## [Task]
For this exercise, write each entry below out precisely and omit the pictures.

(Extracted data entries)
=== Section Start ===

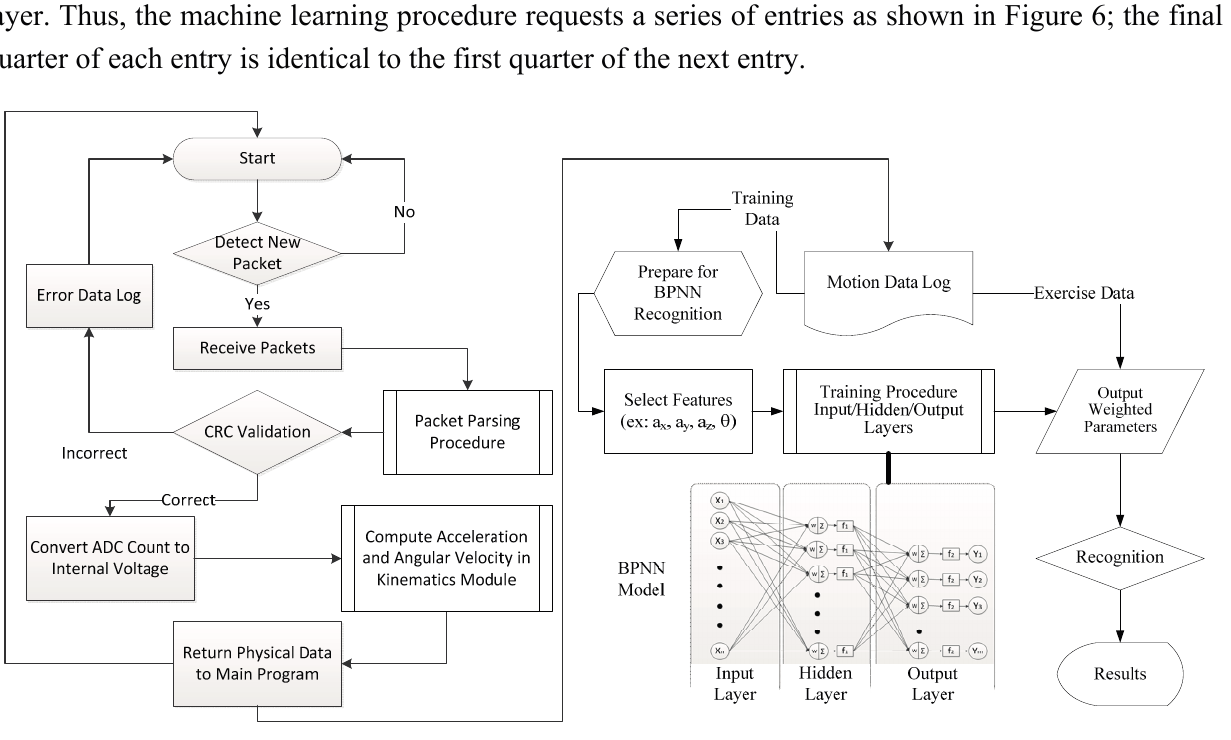
Figure 5. Flow chart of the WSN-ISN-based measurement and recognition procedure with BPNN.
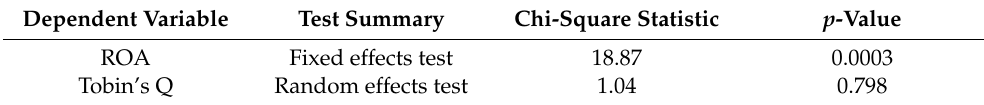
Table 5. Hausman Test Results.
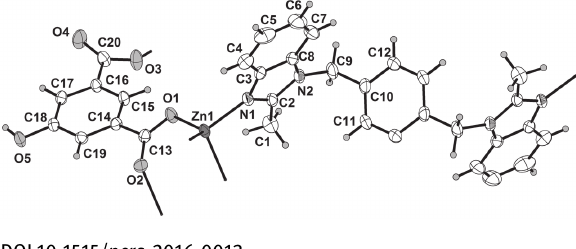
Table 1: Data collection and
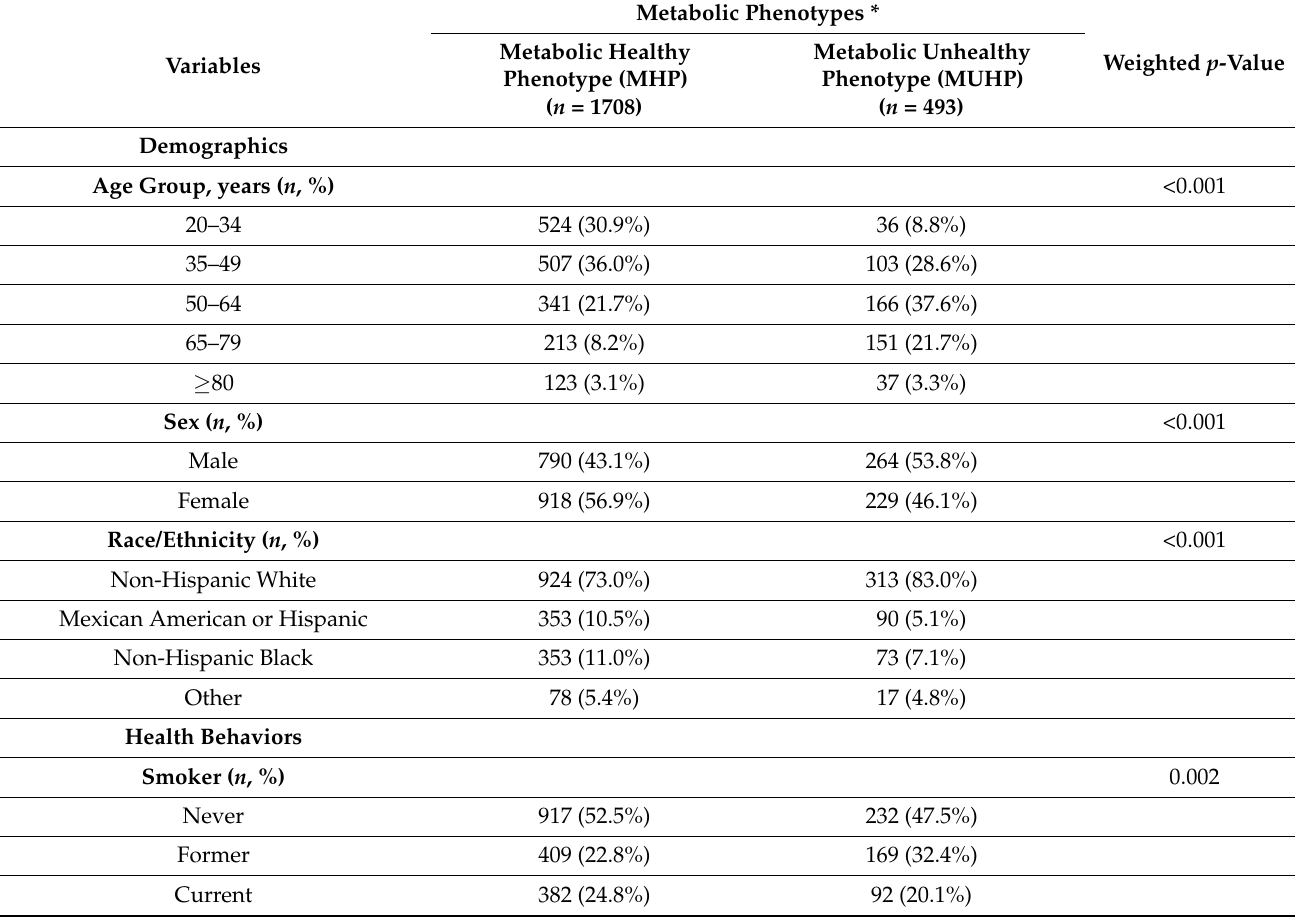
Table 1. Participant demographics, health behavior, and metabolic characteristics by metabolic phenotypes.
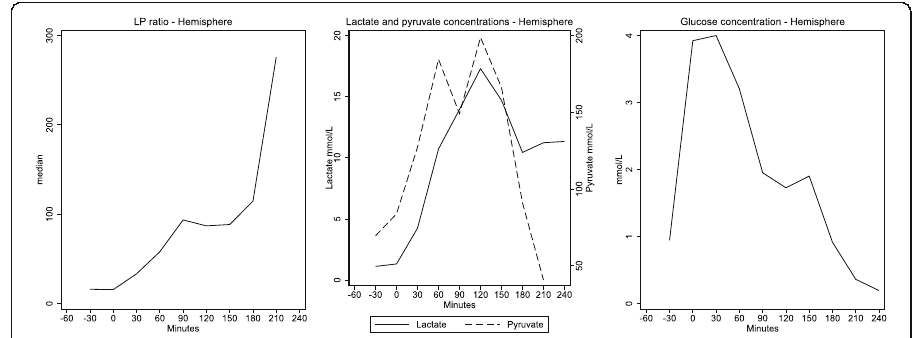
Fig. 5 Irreversible metabolic perturbation. 60 min hypoperfusion. LP ratio and microdialysis levels of lactate, pyruvate, and glucose in brain parenchyma doing hemorrhagic shock in pig showing signs irreversible metabolic perturbations. Note that LP ratio rises almost exponentially. This increase is due to a constant elevated lactate level and a temporary rise in pyruvate level. After re-infusion of blood, a marked decrease in hemisphere glucose is seen. Time 0 indicates achievement of MAP equal to 40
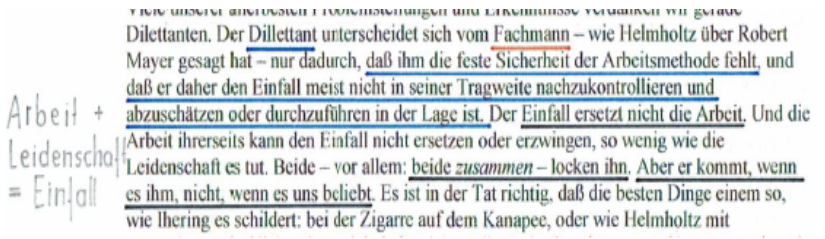
Figure 4. Annotation of intralingually inferred word meaning (Reprinted from Weber 1930, p. 13).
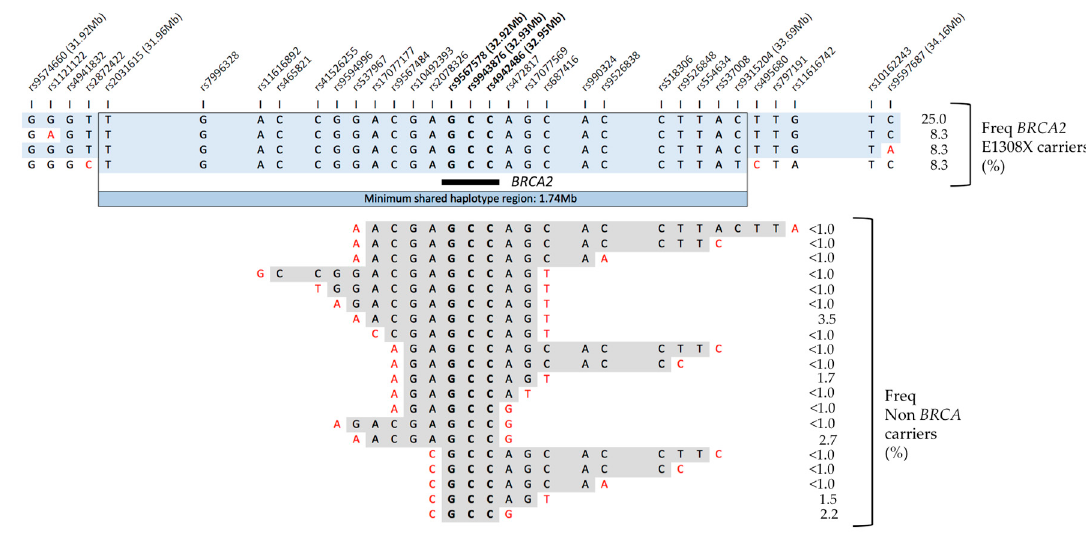
Figure 1. Shared haplotype and frequencies in a 2.24 Megabase (Mb) region around the BRCA2 gene in carriers of the E1308X pathogenic variant ( n = 6) and non-BRCA carriers ( n = 201). A total of 73 markers were phased in a 2.6 Mb region, but only 33 are represented. For non-BRCA carriers, only a fraction of the observed haplotypes are illustrated, representing the haplotypes that match those of the carriers within the BRCA2 gene.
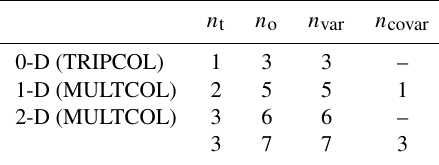
Table 1. The number of data source error variances n var and covari- ances n covar that can be estimated using different dimensions of the truth parameterisation n t , and number of data sources n o according to Eq.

=== Section End ===

## [Finished task]
Figure 5. Flow chart of the WSN-ISN-based measurement and recognition procedure with BPNN.
Table 5. Hausman Test Results.
Table 1: Data collection and
Table 1. Participant demographics, health behavior, and metabolic characteristics by metabolic phenotypes.
Fig. 5 Irreversible metabolic perturbation. 60 min hypoperfusion. LP ratio and microdialysis levels of lactate, pyruvate, and glucose in brain parenchyma doing hemorrhagic shock in pig showing signs irreversible metabolic perturbations. Note that LP ratio rises almost exponentially. This increase is due to a constant elevated lactate level and a temporary rise in pyruvate level. After re-infusion of blood, a marked decrease in hemisphere glucose is seen. Time 0 indicates achievement of MAP equal to 40
Figure 4. Annotation of intralingually inferred word meaning (Reprinted from Weber 1930, p. 13).
Figure 1. Shared haplotype and frequencies in a 2.24 Megabase (Mb) region around the BRCA2 gene in carriers of the E1308X pathogenic variant ( n = 6) and non-BRCA carriers ( n = 201). A total of 73 markers were phased in a 2.6 Mb region, but only 33 are represented. For non-BRCA carriers, only a fraction of the observed haplotypes are illustrated, representing the haplotypes that match those of the carriers within the BRCA2 gene.
Table 1. The number of data source error variances n var and covari- ances n covar that can be estimated using different dimensions of the truth parameterisation n t , and number of data sources n o according to Eq.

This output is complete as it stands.